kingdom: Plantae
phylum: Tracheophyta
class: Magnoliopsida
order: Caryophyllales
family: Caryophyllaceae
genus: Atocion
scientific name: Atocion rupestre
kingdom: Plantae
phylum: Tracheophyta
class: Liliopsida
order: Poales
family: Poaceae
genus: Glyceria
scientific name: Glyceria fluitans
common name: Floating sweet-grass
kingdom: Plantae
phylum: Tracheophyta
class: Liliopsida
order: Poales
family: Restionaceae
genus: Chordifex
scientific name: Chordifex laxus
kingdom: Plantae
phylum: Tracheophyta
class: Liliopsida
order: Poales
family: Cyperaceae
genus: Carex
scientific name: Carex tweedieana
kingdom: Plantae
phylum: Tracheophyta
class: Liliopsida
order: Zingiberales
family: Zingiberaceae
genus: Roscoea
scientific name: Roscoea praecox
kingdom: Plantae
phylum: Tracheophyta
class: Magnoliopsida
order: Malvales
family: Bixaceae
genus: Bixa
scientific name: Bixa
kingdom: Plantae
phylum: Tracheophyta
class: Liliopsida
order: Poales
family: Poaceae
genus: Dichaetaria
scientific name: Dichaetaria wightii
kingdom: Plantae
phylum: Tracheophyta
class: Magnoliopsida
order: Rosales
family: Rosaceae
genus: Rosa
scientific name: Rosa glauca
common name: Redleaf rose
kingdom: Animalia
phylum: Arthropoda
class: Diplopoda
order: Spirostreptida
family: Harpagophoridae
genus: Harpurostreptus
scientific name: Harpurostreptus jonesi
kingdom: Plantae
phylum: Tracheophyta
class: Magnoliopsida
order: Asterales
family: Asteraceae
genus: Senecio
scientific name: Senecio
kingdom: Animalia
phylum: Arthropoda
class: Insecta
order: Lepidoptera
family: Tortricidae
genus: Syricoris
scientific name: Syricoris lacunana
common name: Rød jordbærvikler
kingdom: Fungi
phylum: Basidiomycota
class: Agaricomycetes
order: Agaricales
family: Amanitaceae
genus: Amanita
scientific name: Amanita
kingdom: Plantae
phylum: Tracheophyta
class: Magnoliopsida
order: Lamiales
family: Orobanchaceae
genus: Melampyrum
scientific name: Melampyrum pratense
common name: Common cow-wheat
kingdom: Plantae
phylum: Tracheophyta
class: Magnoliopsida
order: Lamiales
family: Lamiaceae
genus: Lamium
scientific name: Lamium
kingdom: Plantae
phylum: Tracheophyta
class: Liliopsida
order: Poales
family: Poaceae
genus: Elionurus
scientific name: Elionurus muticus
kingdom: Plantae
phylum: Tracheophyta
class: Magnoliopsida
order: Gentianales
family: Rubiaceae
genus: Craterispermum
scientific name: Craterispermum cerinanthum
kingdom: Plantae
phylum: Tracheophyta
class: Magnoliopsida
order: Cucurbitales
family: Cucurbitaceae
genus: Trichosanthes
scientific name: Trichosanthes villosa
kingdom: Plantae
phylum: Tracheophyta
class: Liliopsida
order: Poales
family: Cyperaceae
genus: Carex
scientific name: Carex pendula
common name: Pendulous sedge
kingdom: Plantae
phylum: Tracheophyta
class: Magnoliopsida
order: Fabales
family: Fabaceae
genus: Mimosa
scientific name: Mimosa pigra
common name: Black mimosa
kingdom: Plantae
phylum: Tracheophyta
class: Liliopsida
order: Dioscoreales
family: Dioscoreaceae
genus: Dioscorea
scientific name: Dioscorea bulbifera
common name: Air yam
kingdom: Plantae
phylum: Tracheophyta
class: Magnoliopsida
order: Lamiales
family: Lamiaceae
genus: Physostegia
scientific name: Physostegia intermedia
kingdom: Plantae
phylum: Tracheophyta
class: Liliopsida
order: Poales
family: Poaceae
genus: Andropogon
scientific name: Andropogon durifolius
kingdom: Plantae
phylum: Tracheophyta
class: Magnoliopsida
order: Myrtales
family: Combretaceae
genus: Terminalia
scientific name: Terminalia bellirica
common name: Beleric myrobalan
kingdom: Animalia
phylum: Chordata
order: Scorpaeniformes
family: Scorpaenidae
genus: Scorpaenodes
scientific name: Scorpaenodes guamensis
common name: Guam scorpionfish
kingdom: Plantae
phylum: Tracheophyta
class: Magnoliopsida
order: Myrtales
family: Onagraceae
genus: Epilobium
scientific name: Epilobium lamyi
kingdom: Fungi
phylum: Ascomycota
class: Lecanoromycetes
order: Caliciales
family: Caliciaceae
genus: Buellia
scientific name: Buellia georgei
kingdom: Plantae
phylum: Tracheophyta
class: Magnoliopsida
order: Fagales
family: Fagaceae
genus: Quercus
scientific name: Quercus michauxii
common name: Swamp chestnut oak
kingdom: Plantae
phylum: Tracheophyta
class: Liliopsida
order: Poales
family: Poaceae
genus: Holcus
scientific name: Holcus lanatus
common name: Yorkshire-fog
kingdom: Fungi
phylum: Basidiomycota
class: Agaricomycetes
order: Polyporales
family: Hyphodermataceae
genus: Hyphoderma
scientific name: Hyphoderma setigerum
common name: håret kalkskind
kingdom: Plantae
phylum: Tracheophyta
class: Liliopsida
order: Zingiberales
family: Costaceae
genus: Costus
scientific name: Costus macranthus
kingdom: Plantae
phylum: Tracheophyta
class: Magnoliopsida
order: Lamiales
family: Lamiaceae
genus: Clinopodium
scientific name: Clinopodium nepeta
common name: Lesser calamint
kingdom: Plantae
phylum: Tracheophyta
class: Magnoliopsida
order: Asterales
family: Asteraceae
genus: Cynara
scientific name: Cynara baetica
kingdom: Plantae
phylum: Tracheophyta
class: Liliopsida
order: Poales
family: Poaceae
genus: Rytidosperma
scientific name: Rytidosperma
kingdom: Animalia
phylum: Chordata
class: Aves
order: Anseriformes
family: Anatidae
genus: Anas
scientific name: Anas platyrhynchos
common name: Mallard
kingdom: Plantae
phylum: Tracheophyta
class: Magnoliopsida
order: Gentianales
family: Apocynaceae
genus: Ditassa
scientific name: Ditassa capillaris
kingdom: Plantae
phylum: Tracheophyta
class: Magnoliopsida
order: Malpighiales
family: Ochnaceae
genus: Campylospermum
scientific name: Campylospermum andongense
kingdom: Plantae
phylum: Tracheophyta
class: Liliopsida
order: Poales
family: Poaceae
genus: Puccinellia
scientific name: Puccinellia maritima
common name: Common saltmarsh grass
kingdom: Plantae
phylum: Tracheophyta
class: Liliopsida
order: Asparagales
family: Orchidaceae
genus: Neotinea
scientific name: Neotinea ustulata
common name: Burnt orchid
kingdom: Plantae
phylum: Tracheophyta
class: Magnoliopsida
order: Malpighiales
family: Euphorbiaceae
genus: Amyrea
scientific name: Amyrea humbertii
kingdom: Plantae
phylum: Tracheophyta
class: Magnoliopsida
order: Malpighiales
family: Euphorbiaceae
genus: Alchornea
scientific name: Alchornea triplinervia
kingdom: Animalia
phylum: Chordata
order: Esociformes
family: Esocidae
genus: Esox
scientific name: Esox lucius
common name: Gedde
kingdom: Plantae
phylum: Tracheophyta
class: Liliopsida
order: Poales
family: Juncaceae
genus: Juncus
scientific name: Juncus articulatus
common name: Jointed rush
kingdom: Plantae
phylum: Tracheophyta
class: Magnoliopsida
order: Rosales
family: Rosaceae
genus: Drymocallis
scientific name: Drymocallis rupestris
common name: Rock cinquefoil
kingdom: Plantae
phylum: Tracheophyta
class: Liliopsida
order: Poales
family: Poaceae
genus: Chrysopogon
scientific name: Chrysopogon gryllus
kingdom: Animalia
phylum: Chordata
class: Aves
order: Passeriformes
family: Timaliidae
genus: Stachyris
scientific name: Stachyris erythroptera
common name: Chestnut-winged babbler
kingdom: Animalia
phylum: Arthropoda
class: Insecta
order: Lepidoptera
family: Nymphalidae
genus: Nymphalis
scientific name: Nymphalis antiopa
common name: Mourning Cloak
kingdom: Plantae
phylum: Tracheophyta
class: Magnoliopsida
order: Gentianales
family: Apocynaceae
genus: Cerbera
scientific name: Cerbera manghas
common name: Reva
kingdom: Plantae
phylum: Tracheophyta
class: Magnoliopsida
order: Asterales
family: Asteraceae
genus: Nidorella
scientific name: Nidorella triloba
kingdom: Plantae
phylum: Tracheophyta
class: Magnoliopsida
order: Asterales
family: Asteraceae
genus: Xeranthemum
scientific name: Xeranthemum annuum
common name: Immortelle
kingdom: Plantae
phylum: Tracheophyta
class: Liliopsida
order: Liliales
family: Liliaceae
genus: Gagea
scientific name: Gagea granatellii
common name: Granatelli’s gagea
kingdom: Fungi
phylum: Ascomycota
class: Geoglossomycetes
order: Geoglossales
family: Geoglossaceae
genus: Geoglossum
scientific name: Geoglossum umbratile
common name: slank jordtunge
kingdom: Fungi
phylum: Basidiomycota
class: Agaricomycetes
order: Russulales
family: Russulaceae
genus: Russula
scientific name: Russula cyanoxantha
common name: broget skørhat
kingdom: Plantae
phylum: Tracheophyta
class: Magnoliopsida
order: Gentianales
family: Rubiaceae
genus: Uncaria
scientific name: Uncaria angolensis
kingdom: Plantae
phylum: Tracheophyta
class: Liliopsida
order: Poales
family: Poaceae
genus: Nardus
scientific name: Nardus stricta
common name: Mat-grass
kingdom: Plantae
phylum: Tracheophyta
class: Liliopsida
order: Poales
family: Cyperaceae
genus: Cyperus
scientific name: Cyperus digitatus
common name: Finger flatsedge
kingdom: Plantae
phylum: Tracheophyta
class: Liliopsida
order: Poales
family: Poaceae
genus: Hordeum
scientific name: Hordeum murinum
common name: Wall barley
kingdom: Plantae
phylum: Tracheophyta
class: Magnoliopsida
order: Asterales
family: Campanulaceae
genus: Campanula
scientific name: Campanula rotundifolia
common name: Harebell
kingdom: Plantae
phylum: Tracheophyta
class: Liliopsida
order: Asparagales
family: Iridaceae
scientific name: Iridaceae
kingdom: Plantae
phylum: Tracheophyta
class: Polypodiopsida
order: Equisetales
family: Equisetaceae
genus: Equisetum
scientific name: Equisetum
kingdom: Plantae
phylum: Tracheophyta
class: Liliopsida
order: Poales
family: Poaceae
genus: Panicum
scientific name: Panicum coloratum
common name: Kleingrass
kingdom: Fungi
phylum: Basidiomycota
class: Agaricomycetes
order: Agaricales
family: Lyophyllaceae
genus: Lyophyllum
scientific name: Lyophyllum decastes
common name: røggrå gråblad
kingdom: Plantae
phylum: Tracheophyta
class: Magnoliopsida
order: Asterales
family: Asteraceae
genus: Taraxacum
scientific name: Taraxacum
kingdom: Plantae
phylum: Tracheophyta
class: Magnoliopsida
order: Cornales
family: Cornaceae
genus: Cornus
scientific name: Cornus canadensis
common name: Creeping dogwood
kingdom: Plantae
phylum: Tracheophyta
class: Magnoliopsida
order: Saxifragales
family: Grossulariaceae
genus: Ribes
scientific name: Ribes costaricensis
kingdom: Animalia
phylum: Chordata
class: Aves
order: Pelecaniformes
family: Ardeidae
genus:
※
**TASK TO COMPLETE**
Begin at the line of the listing that contains "common name: Immortelle" and stop after the line that contains "genus: Russula". Give those lines as a JSON list of strings, one string per line, leaving out any blank lines.

**SOLUTION TO THE EXERCISE**
[
  "common name: Immortelle",
  "kingdom: Plantae",
  "phylum: Tracheophyta",
  "class: Liliopsida",
  "order: Liliales",
  "family: Liliaceae",
  "genus: Gagea",
  "scientific name: Gagea granatellii",
  "common name: Granatelli’s gagea",
  "kingdom: Fungi",
  "phylum: Ascomycota",
  "class: Geoglossomycetes",
  "order: Geoglossales",
  "family: Geoglossaceae",
  "genus: Geoglossum",
  "scientific name: Geoglossum umbratile",
  "common name: slank jordtunge",
  "kingdom: Fungi",
  "phylum: Basidiomycota",
  "class: Agaricomycetes",
  "order: Russulales",
  "family: Russulaceae",
  "genus: Russula"
]